→ What needs to be done:
Produce a word-for-word copy of the data below.
_ _ _
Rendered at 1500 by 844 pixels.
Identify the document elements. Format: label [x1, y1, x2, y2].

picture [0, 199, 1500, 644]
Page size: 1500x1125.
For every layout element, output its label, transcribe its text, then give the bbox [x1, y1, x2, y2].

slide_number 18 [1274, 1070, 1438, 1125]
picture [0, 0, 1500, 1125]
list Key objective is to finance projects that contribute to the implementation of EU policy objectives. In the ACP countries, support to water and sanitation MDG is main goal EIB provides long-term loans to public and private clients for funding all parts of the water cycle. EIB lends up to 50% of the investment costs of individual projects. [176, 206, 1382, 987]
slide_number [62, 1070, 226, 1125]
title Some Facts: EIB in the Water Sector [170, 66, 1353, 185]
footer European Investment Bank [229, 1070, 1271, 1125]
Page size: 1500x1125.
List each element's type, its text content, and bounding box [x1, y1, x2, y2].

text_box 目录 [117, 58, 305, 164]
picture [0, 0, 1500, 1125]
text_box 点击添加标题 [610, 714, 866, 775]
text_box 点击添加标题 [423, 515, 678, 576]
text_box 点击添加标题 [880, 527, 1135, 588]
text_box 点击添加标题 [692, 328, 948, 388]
_ _ _
→ Response to this exercise:
Rendered at 1500 by 844 pixels.
Identify the document elements. Format: label [x1, y1, x2, y2].

picture [0, 199, 1500, 644]
Page size: 1500x1125.
For every layout element, output its label, transcribe its text, then give the bbox [x1, y1, x2, y2].

slide_number 18 [1274, 1070, 1438, 1125]
picture [0, 0, 1500, 1125]
list Key objective is to finance projects that contribute to the implementation of EU policy objectives. In the ACP countries, support to water and sanitation MDG is main goal EIB provides long-term loans to public and private clients for funding all parts of the water cycle. EIB lends up to 50% of the investment costs of individual projects. [176, 206, 1382, 987]
slide_number [62, 1070, 226, 1125]
title Some Facts: EIB in the Water Sector [170, 66, 1353, 185]
footer European Investment Bank [229, 1070, 1271, 1125]
Page size: 1500x1125.
List each element's type, its text content, and bounding box [x1, y1, x2, y2].

text_box 目录 [117, 58, 305, 164]
picture [0, 0, 1500, 1125]
text_box 点击添加标题 [610, 714, 866, 775]
text_box 点击添加标题 [423, 515, 678, 576]
text_box 点击添加标题 [880, 527, 1135, 588]
text_box 点击添加标题 [692, 328, 948, 388]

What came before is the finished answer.